Rand se tourna vers les quais. En un sens, il n’avait aucune raison de superviser en personne la distribution du grain. Sauf que… Eh bien, en sa présence, la manne avait de bien meilleures chances d’arriver dans l’assiette de ceux qui en avaient le plus besoin. Privés de roi depuis trop longtemps, ces gens méritaient de voir qu’il y avait quelqu’un aux commandes.

Avant d’atteindre la jetée, Rand fit tourner Tai’daishar afin qu’il continue à longer les quais. Ensuite, il regarda l’Asha’man qui chevauchait près de lui. Costaud, le visage anguleux et la mince silhouette d’un guerrier, Naeff avait longtemps appartenu à la Garde Royale d’Andor avant de démissionner, révulsé par le règne du « seigneur Gaebril ». Venu à la Tour Noire, il y avait vite gagné l’épée et le dragon.

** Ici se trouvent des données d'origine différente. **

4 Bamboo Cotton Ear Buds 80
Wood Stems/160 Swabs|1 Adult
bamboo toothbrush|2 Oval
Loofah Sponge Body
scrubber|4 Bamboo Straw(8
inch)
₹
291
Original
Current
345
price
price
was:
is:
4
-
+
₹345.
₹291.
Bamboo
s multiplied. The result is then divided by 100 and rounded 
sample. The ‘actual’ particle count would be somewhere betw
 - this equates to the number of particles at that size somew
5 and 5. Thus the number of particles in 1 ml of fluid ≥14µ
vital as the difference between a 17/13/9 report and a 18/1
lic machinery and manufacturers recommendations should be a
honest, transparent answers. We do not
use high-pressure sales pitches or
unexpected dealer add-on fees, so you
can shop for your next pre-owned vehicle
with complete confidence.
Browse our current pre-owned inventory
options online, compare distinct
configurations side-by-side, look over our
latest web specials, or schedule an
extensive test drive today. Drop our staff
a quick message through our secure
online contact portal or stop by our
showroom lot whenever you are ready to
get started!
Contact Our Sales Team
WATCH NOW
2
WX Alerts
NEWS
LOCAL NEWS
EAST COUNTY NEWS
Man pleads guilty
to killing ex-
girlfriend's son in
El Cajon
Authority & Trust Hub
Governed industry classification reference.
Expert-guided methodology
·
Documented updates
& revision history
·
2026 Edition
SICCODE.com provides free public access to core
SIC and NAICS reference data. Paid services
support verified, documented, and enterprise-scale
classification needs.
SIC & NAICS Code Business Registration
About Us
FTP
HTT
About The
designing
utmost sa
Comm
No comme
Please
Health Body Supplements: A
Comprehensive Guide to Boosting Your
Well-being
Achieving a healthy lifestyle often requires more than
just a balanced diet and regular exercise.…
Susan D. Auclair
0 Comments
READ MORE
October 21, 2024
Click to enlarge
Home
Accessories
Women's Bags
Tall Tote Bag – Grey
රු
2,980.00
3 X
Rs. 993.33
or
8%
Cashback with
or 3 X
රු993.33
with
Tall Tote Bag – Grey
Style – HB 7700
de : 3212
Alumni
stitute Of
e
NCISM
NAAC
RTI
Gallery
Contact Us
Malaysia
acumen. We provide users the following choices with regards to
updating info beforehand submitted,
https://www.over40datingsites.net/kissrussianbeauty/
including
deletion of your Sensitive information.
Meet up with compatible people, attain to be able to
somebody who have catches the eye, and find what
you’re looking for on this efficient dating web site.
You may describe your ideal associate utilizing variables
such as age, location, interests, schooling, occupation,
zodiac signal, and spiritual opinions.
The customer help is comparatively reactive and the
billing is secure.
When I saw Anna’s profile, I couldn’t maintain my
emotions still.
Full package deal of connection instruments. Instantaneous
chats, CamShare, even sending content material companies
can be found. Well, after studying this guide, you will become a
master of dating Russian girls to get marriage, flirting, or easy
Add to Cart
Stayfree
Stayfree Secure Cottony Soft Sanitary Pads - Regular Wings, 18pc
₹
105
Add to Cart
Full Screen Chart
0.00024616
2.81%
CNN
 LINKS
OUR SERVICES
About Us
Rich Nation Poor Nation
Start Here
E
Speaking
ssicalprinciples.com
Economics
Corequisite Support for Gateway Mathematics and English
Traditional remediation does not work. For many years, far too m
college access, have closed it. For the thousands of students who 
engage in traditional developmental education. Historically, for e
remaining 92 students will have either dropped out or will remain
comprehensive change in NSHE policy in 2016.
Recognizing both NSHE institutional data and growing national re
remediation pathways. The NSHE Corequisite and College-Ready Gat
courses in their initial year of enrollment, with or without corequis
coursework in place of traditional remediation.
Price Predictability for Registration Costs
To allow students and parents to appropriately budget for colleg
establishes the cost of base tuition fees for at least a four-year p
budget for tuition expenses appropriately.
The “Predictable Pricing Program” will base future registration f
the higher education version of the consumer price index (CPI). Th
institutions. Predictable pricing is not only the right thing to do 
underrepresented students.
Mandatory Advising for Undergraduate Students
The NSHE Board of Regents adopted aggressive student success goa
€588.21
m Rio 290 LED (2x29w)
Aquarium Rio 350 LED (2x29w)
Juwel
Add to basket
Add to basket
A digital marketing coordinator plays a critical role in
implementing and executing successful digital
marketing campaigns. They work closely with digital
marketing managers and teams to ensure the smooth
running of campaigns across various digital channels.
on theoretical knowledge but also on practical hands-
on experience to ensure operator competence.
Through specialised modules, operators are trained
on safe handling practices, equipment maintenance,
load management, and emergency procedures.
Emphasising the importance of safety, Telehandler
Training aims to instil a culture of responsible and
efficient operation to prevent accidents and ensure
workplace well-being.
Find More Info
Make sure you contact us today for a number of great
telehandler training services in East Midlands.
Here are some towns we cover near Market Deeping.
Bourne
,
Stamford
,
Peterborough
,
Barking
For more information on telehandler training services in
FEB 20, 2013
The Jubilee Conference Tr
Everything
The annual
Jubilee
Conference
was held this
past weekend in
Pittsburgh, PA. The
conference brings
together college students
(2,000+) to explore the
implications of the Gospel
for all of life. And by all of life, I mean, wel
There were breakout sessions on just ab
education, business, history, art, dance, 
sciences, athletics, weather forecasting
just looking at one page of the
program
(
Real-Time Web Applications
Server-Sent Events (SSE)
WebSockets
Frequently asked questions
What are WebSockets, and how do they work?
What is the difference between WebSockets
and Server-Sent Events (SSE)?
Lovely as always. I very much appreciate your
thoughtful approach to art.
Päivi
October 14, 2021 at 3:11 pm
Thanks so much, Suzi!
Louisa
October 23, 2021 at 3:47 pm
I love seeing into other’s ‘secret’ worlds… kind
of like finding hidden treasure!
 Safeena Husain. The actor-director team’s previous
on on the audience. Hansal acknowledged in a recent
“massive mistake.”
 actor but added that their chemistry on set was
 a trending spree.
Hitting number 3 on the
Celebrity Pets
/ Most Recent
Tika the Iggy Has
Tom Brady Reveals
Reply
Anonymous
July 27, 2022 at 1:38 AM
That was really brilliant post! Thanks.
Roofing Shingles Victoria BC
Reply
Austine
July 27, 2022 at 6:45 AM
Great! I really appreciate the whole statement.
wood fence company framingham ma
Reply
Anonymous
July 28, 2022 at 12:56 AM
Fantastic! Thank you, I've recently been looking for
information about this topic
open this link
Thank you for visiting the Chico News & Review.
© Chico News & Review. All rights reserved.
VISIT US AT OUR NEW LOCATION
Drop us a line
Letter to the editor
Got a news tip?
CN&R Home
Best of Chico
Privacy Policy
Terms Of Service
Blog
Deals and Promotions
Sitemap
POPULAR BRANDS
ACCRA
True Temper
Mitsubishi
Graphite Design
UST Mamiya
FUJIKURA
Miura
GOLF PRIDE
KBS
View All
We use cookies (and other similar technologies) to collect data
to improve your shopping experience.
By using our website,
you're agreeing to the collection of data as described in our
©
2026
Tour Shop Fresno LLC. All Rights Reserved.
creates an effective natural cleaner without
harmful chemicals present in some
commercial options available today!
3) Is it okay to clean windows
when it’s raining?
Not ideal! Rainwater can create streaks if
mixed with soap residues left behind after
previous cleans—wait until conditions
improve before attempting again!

Tôt ou tard, Rand devrait laisser Naeff – un des premiers Asha’man liés à une sœur – rejoindre son Aes Sedai. Ou il lui faudrait accepter qu’elle le rejoigne. L’idée d’avoir une sœur de plus sur les bras lui pesait, mais Nelavaire Demasiellin, de l’Ajah Vert, n’était pas la pire qu’on pouvait imaginer.